MATERIAL FOR THE TASK »
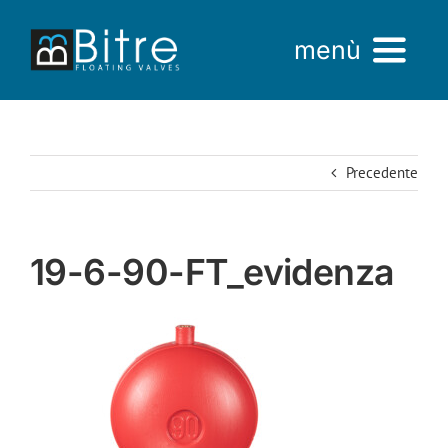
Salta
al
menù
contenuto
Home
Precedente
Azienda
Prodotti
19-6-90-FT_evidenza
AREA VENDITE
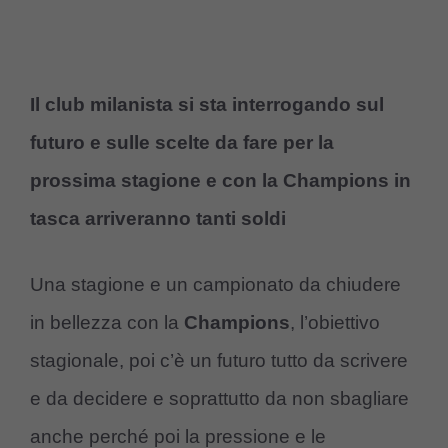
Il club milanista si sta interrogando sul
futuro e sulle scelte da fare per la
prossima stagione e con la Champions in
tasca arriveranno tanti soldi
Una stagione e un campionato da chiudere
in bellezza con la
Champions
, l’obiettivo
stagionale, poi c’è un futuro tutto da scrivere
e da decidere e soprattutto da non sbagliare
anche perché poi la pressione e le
--
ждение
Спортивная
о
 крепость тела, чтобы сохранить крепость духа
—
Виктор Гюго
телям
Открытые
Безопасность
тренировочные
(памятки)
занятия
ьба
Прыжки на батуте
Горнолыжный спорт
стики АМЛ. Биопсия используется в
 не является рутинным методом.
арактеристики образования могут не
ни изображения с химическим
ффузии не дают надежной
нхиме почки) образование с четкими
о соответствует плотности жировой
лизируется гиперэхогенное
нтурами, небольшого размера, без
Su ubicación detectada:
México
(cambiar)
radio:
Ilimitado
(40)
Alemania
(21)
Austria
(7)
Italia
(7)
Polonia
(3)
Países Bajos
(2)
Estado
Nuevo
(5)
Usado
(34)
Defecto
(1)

WORK ITEM » Go through the records and copy each line with "futuro" in it.

SOLVED EXERCISE »
futuro e sulle scelte da fare per la
stagionale, poi c’è un futuro tutto da scrivere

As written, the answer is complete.